======== DATA
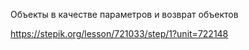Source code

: Объекты в качестве параметров и возврат объектов

https://stepik.org/lesson/721033/step/1?unit=722148
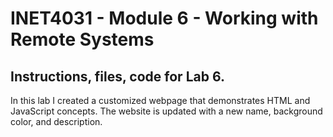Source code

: # INET4031 - Module 6 - Working with Remote Systems

## Instructions, files, code for Lab 6.

In this lab I created a customized webpage that demonstrates HTML and JavaScript concepts. The website is updated with a new name, background color, and description.

<!-- What if you aren't nearby the computer you need to work on?

Up until this point, our Lab activities have been accomplished by doing them on our laptops.

In this activity we explore the concept of "servers."  Which typically aren't located where we are.

We have to connect to them remotely

This Lab explores that concept. -->




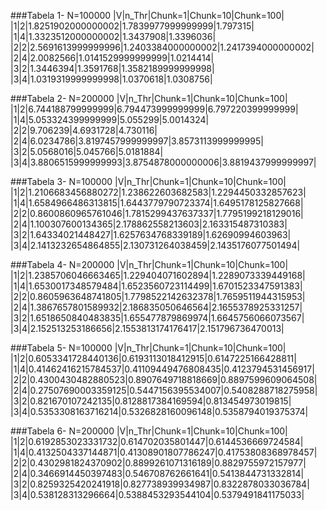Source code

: 
###Tabela 1- N=100000
|V|n_Thr|Chunk=1|Chunk=10|Chunk=100|
|1|2|1.8251902000000002|1.7839977999999999|1.797315|
|1|4|1.3323512000000002|1.3437908|1.3396036|
|2|2|2.5691613999999996|1.2403384000000002|1.2417394000000002|
|2|4|2.0082566|1.0141529999999999|1.0214414|
|3|2|1.3446394|1.3591768|1.3582189999999998|
|3|4|1.0319319999999998|1.0370618|1.0308756|

###Tabela 2- N=200000
|V|n_Thr|Chunk=1|Chunk=10|Chunk=100|
|1|2|6.744188799999999|6.794473999999999|6.797220399999999|
|1|4|5.053324399999999|5.055299|5.0014324|
|2|2|9.706239|4.6931728|4.730116|
|2|4|6.0234786|3.8197457999999997|3.8573113999999995|
|3|2|5.0568016|5.045766|5.0181884|
|3|4|3.8806515999999993|3.8754878000000006|3.8819437999999997|

###Tabela 3- N=100000
|V|n_Thr|Chunk=1|Chunk=10|Chunk=100|
|1|2|1.2106683456880272|1.238622603682583|1.2294450332857623|
|1|4|1.6584966486313815|1.6443779790723374|1.6495178125827668|
|2|2|0.8600860965761046|1.7815299437637337|1.7795199218129016|
|2|4|1.100307600134365|2.178862558213603|2.163315487310383|
|3|2|1.64334021448427|1.6257634768339189|1.62690994603963|
|3|4|2.1413232654864855|2.130731264038459|2.1435176077501494|

###Tabela 4- N=200000
|V|n_Thr|Chunk=1|Chunk=10|Chunk=100|
|1|2|1.2385706046663465|1.229404071602894|1.2289073339449168|
|1|4|1.6530017348579484|1.6523560723114499|1.6701523347591383|
|2|2|0.8605963648741805|1.7798522142632378|1.7659511944315953|
|2|4|1.3867657801589932|2.186835050646564|2.1655378925331257|
|3|2|1.6518650840483835|1.655477879869974|1.6645756066073567|
|3|4|2.152513253186656|2.1553813174176417|2.151796736470013|

###Tabela 5- N=100000
|V|n_Thr|Chunk=1|Chunk=10|Chunk=100|
|1|2|0.6053341728440136|0.6193113018412915|0.6147225166428811|
|1|4|0.41462416215784537|0.41109449476808435|0.4123794531456917|
|2|2|0.4300430482880523|0.8907649718818669|0.8897599609064508|
|2|4|0.27507690003359125|0.5447156395534007|0.5408288718275958|
|3|2|0.821670107242135|0.8128817384169594|0.813454973019815|
|3|4|0.5353308163716214|0.5326828160096148|0.5358794019375374|

###Tabela 6- N=200000
|V|n_Thr|Chunk=1|Chunk=10|Chunk=100|
|1|2|0.6192853023331732|0.614702035801447|0.6144536669724584|
|1|4|0.4132504337144871|0.41308901807786247|0.41753808368978457|
|2|2|0.4302981824370902|0.8899261071316189|0.8829755972157977|
|2|4|0.3466914450397483|0.546708762661641|0.5413844731332814|
|3|2|0.8259325420241918|0.827738939934987|0.8322878033036784|
|3|4|0.538128313296664|0.5388453293544104|0.5379491841175033|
================
§ EXERCISE OBJECTIVE
Each entry above should be printed exactly, and any picture in it left out.

§ THE ANSWER
Source code

: Объекты в качестве параметров и возврат объектов

https://stepik.org/lesson/721033/step/1?unit=722148
Source code

: # INET4031 - Module 6 - Working with Remote Systems

## Instructions, files, code for Lab 6.

In this lab I created a customized webpage that demonstrates HTML and JavaScript concepts. The website is updated with a new name, background color, and description.

<!-- What if you aren't nearby the computer you need to work on?

Up until this point, our Lab activities have been accomplished by doing them on our laptops.

In this activity we explore the concept of "servers."  Which typically aren't located where we are.

We have to connect to them remotely

This Lab explores that concept. -->




Source code

: 
###Tabela 1- N=100000
|V|n_Thr|Chunk=1|Chunk=10|Chunk=100|
|1|2|1.8251902000000002|1.7839977999999999|1.797315|
|1|4|1.3323512000000002|1.3437908|1.3396036|
|2|2|2.5691613999999996|1.2403384000000002|1.2417394000000002|
|2|4|2.0082566|1.0141529999999999|1.0214414|
|3|2|1.3446394|1.3591768|1.3582189999999998|
|3|4|1.0319319999999998|1.0370618|1.0308756|

###Tabela 2- N=200000
|V|n_Thr|Chunk=1|Chunk=10|Chunk=100|
|1|2|6.744188799999999|6.794473999999999|6.797220399999999|
|1|4|5.053324399999999|5.055299|5.0014324|
|2|2|9.706239|4.6931728|4.730116|
|2|4|6.0234786|3.8197457999999997|3.8573113999999995|
|3|2|5.0568016|5.045766|5.0181884|
|3|4|3.8806515999999993|3.8754878000000006|3.8819437999999997|

###Tabela 3- N=100000
|V|n_Thr|Chunk=1|Chunk=10|Chunk=100|
|1|2|1.2106683456880272|1.238622603682583|1.2294450332857623|
|1|4|1.6584966486313815|1.6443779790723374|1.6495178125827668|
|2|2|0.8600860965761046|1.7815299437637337|1.7795199218129016|
|2|4|1.100307600134365|2.178862558213603|2.163315487310383|
|3|2|1.64334021448427|1.6257634768339189|1.62690994603963|
|3|4|2.1413232654864855|2.130731264038459|2.1435176077501494|

###Tabela 4- N=200000
|V|n_Thr|Chunk=1|Chunk=10|Chunk=100|
|1|2|1.2385706046663465|1.229404071602894|1.2289073339449168|
|1|4|1.6530017348579484|1.6523560723114499|1.6701523347591383|
|2|2|0.8605963648741805|1.7798522142632378|1.7659511944315953|
|2|4|1.3867657801589932|2.186835050646564|2.1655378925331257|
|3|2|1.6518650840483835|1.655477879869974|1.6645756066073567|
|3|4|2.152513253186656|2.1553813174176417|2.151796736470013|

###Tabela 5- N=100000
|V|n_Thr|Chunk=1|Chunk=10|Chunk=100|
|1|2|0.6053341728440136|0.6193113018412915|0.6147225166428811|
|1|4|0.41462416215784537|0.41109449476808435|0.4123794531456917|
|2|2|0.4300430482880523|0.8907649718818669|0.8897599609064508|
|2|4|0.27507690003359125|0.5447156395534007|0.5408288718275958|
|3|2|0.821670107242135|0.8128817384169594|0.813454973019815|
|3|4|0.5353308163716214|0.5326828160096148|0.5358794019375374|

###Tabela 6- N=200000
|V|n_Thr|Chunk=1|Chunk=10|Chunk=100|
|1|2|0.6192853023331732|0.614702035801447|0.6144536669724584|
|1|4|0.4132504337144871|0.41308901807786247|0.41753808368978457|
|2|2|0.4302981824370902|0.8899261071316189|0.8829755972157977|
|2|4|0.3466914450397483|0.546708762661641|0.5413844731332814|
|3|2|0.8259325420241918|0.827738939934987|0.8322878033036784|
|3|4|0.538128313296664|0.5388453293544104|0.5379491841175033|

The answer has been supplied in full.